Selected excerpt:
* * *

In 2016, the money was pouring in. That year, according to the Chronicle of Philanthropy, contributions to liberal nonprofits increased 155 percent over the year before—far more than when George W. Bush won in 2004, when donations increased by 40.5 percent. New websites sprang up to help people connect with causes that would be directly threatened by Trump’s presidency. Ragedonate.com listed inflammatory quotes from Trump, each paired with a donation button that led to a related nonprofit. (A line about immigrants as “killers and rapists,” for example, led to Border Angels.)
Ragedonate stopped tweeting in January 2017. Another site, donatebigly.com, now belongs to a scammy-looking entity called Wazamba Casino. But it’s worth remembering that some of the “Trump bump” money didn’t start flowing until after the 2017 inauguration. The American Civil Liberties Union didn’t get its biggest boost until the days after Trump’s Muslim ban took effect in January 2017, during which it took in a staggering $24 million in online donations, mostly from first-time donors—nearly seven times the amount it raised online in all of 2015. It may take the advent of some truly despicable Trump policy to get the funds flowing this time.
In funding as in activism, today’s response could be dampened by feelings of exhaustion or powerlessness. As Michael Schaffer wrote in Politico several months ago, people respond to threats with a fight-or-flight instinct. The terrors of Trump’s first term provoked Americans to fight. “But a second Trump win, which for many folks will amount to evidence that all that fighting wasn’t enough, could just as easily be met with avoidance, listlessness and apathy,” Schaffer wrote. “In other words, flight.”

* * *

Data extracts:
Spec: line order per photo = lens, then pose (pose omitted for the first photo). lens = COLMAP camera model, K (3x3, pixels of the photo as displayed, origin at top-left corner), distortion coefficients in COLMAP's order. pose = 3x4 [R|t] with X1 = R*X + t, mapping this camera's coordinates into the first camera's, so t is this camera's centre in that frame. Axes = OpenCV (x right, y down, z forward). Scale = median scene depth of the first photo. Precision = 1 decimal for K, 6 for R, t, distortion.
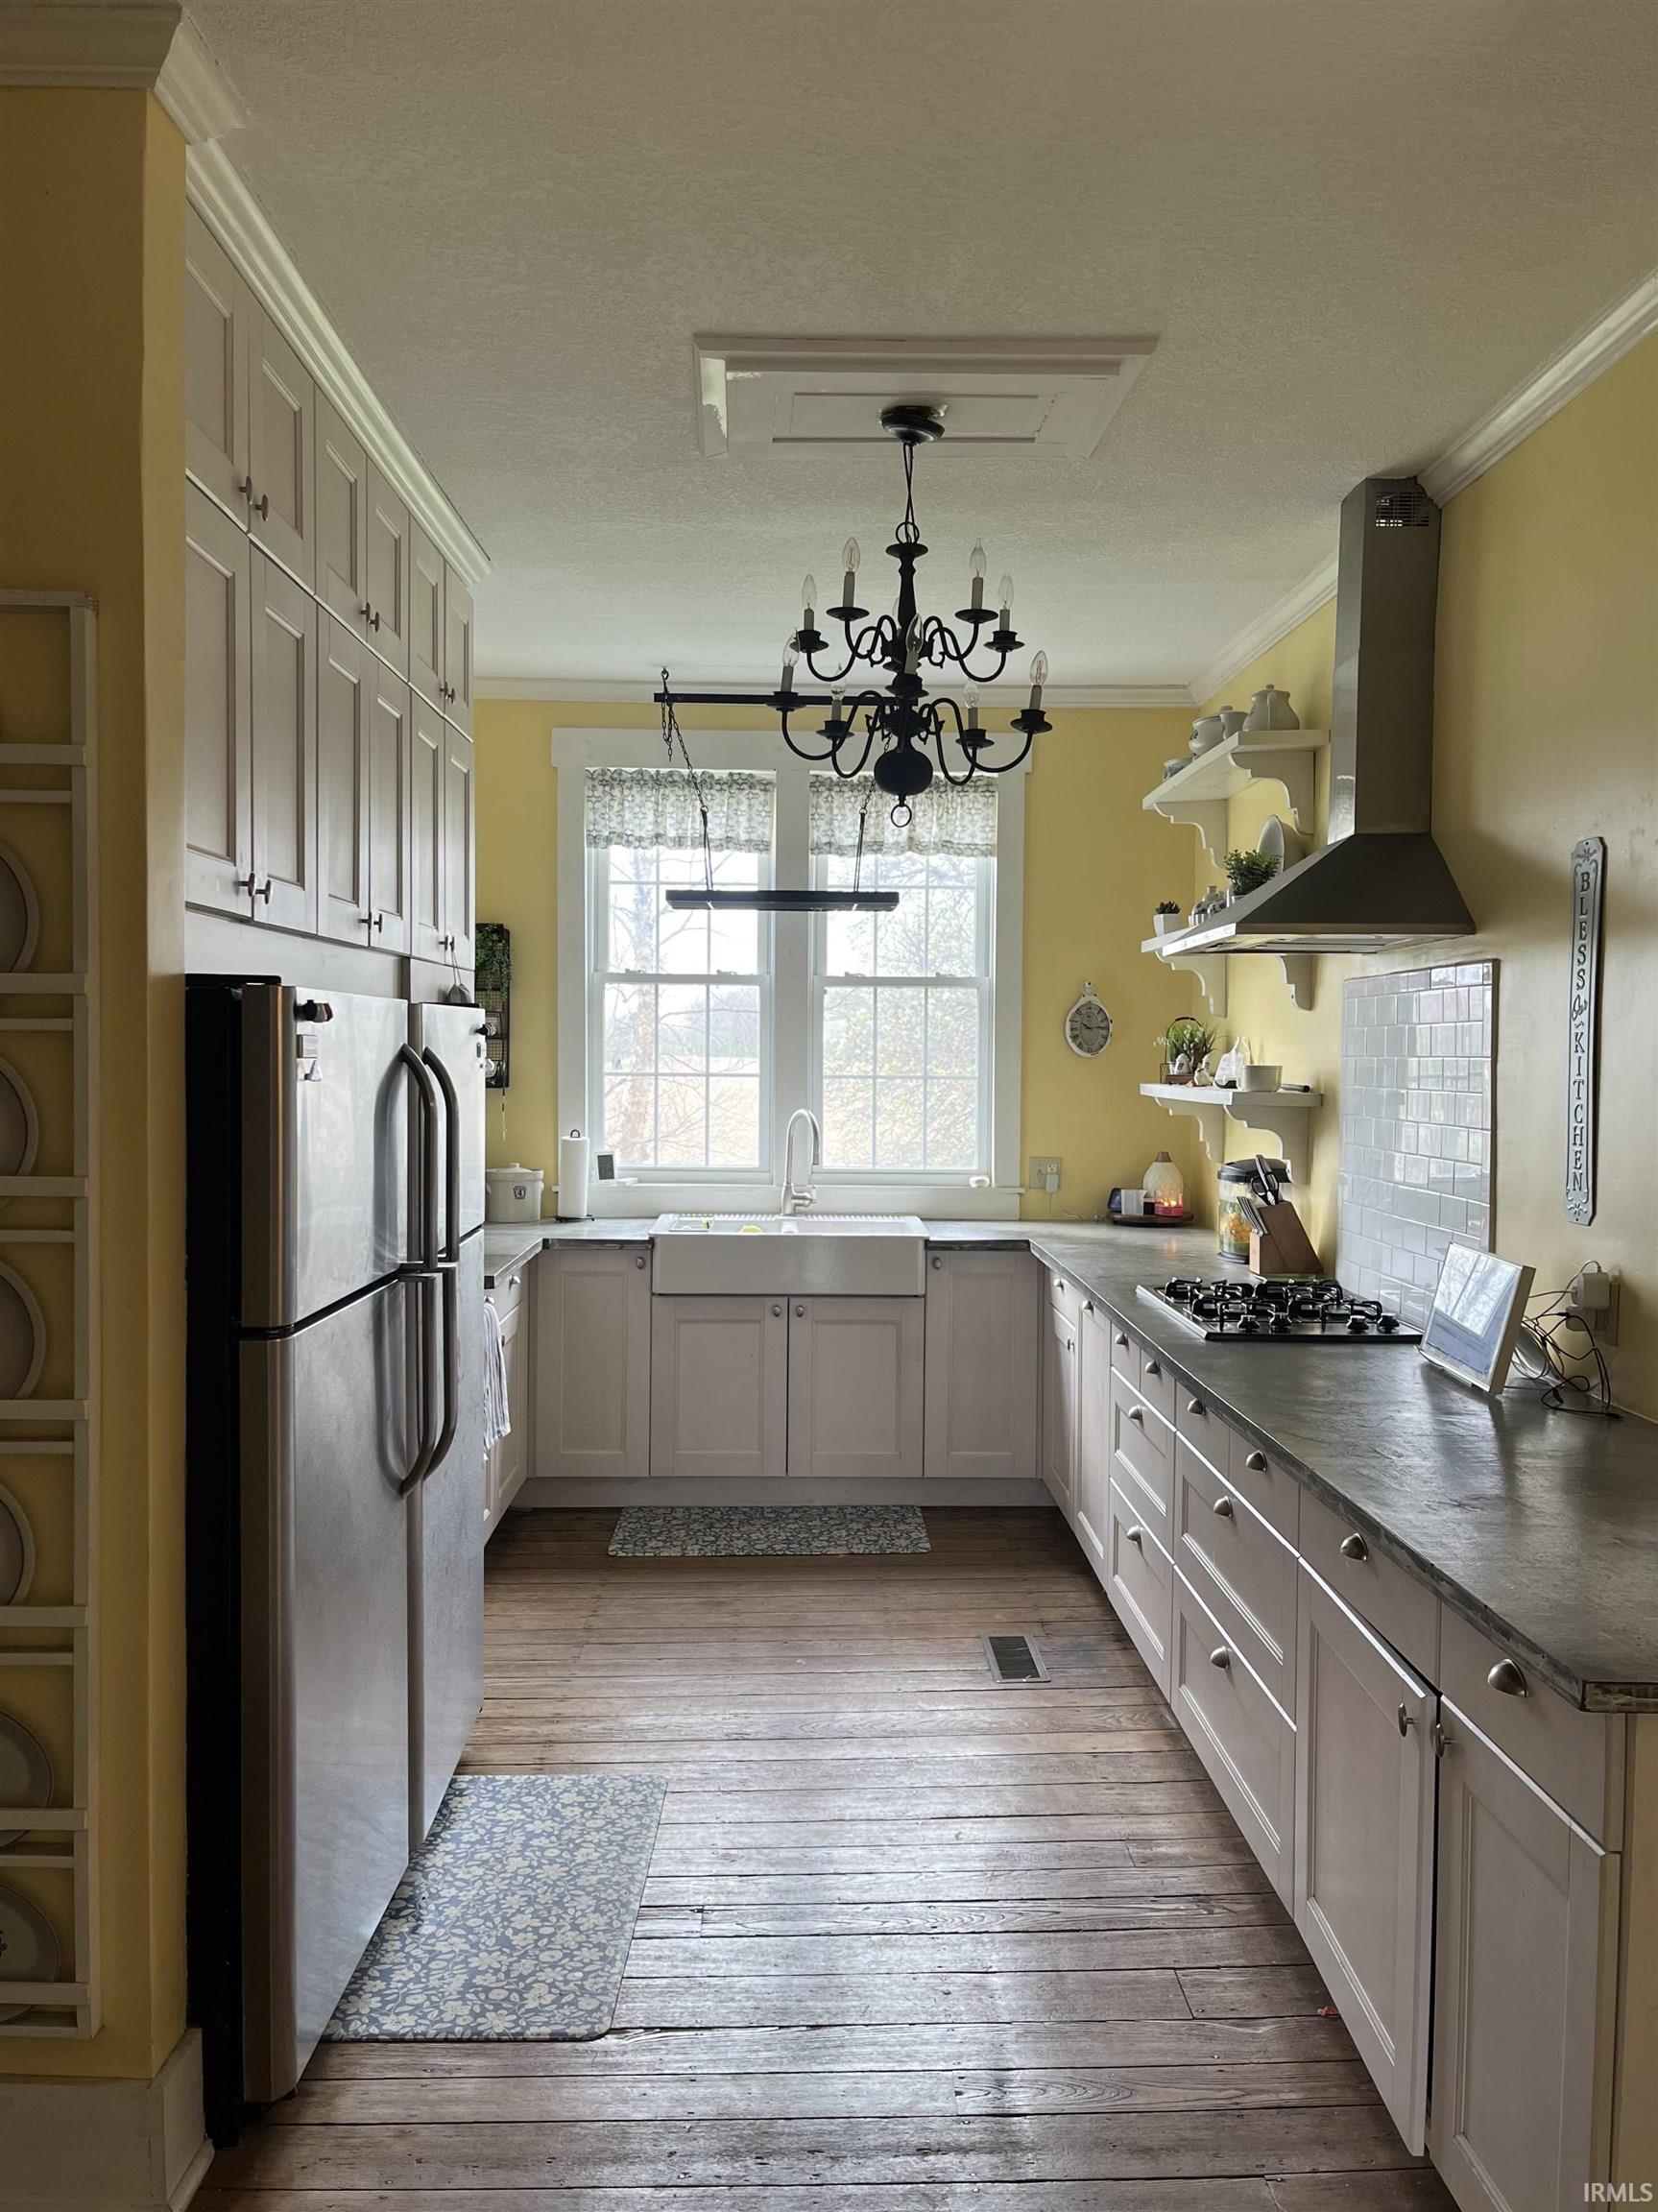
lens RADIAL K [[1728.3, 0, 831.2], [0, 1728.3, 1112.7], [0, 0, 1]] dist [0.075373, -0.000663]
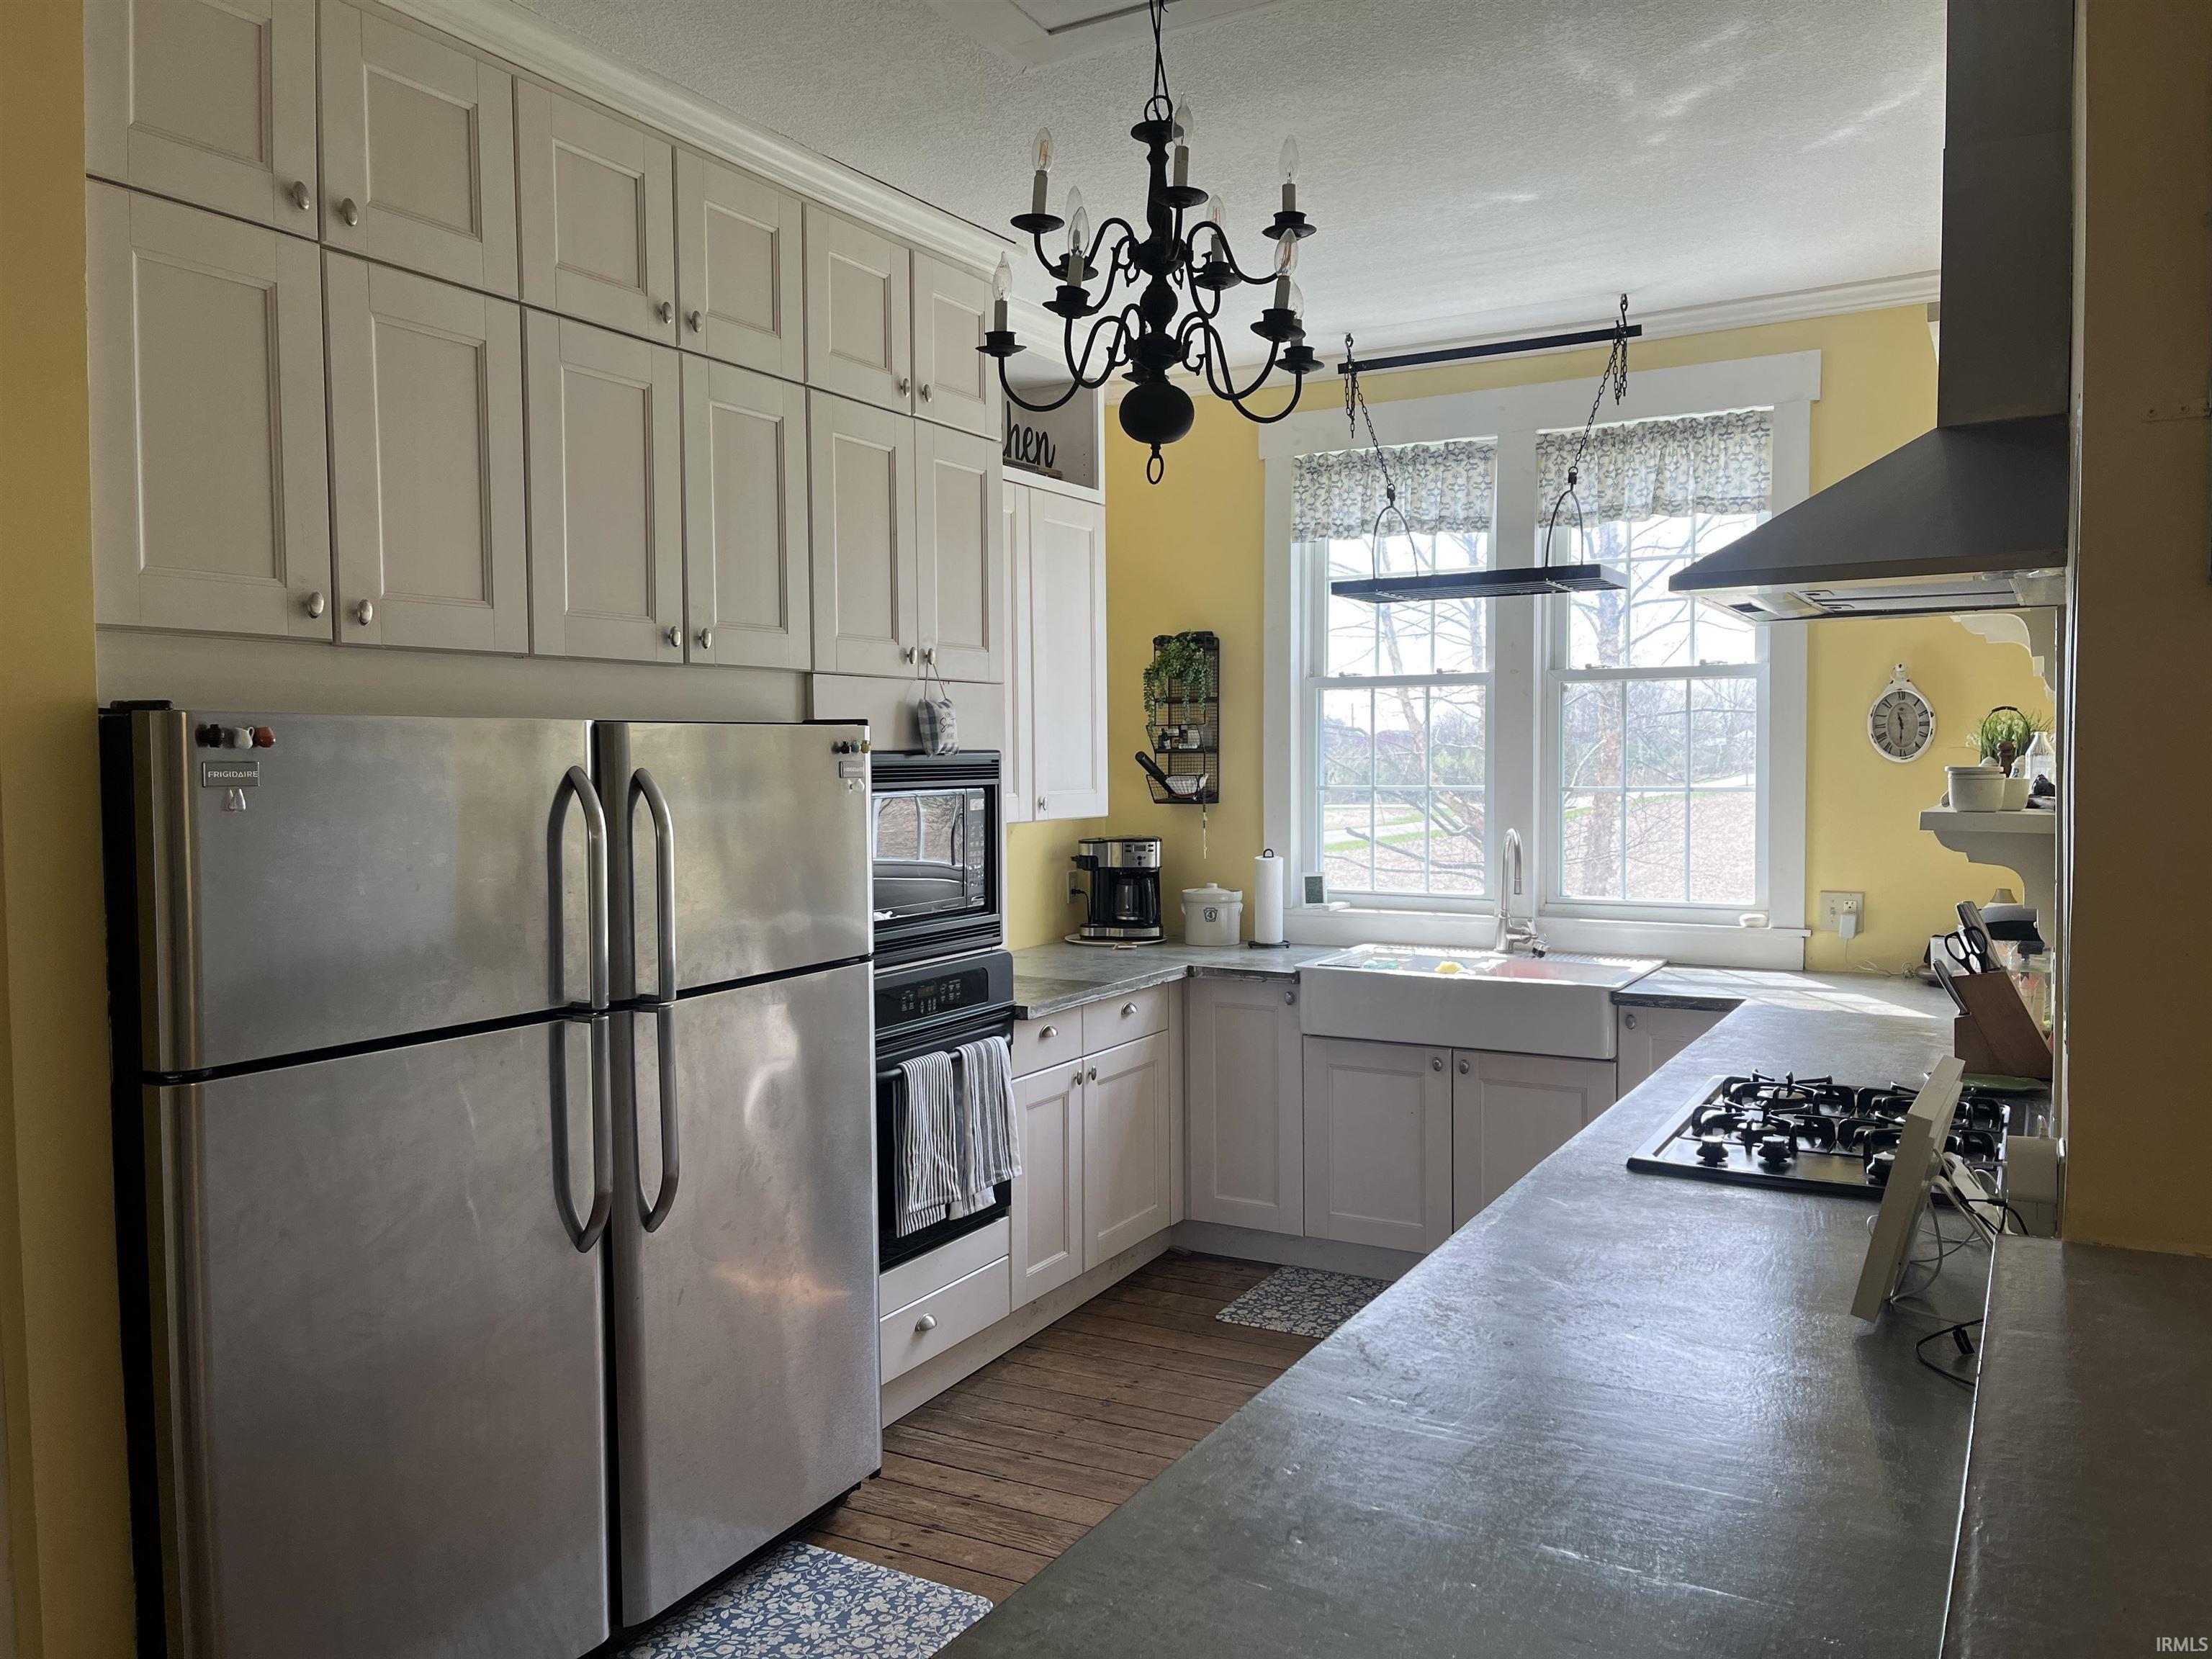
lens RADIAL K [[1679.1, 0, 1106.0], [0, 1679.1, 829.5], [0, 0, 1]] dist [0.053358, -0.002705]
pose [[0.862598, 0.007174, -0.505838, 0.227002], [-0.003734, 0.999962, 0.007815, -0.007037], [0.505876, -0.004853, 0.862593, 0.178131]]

* * *

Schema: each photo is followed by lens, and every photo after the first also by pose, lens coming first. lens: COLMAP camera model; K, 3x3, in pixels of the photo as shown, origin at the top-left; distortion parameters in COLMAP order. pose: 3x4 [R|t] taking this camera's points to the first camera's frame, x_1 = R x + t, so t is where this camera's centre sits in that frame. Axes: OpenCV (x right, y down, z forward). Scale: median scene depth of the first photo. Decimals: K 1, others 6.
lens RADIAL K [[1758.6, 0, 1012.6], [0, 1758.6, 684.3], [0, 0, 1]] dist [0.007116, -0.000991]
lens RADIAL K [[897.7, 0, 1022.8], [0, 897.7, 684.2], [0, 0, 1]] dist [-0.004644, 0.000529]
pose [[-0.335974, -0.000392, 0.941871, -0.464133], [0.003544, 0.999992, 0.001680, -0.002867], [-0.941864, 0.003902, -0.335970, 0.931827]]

* * *

Exercise directions: Pick up the passage on liberal giving after Trump's elections where it stops and keep writing it.

Answer below:
It is the difficult job of political organizers, themselves drained and despondent after a hard 2024 election cycle, to fight off that fatalism within their ranks. That effort is further confounded by the Supreme Court, which seems eager to green-light anything Trump might want to do and has given him broad immunity to use the powers of his office for violent or even treasonous ends.
In a new Indivisible guide for activists preparing for “Trump 2.0,” Levin and Greenberg write that the next Trump era looks dark, but not hopeless. “Trump wants to govern as a dictator, but he has the slimmest possible congressional majority and a grossly unpopular agenda,” the guide reads. It continues, “There’s a lot we don’t know about what needs to be done. We’ll need to learn and experiment as we go.”
But for hundreds of thousands of Americans who got resistance-brained the last time around, the learning curve in 2025 will be a lot less steep. Progressive organizations are light-years further along in their plans for a Trump administration than they were in 2016, and people who were active during Trump 1.0 have years of activist muscle memory to draw upon. They just need to be convinced to exercise it.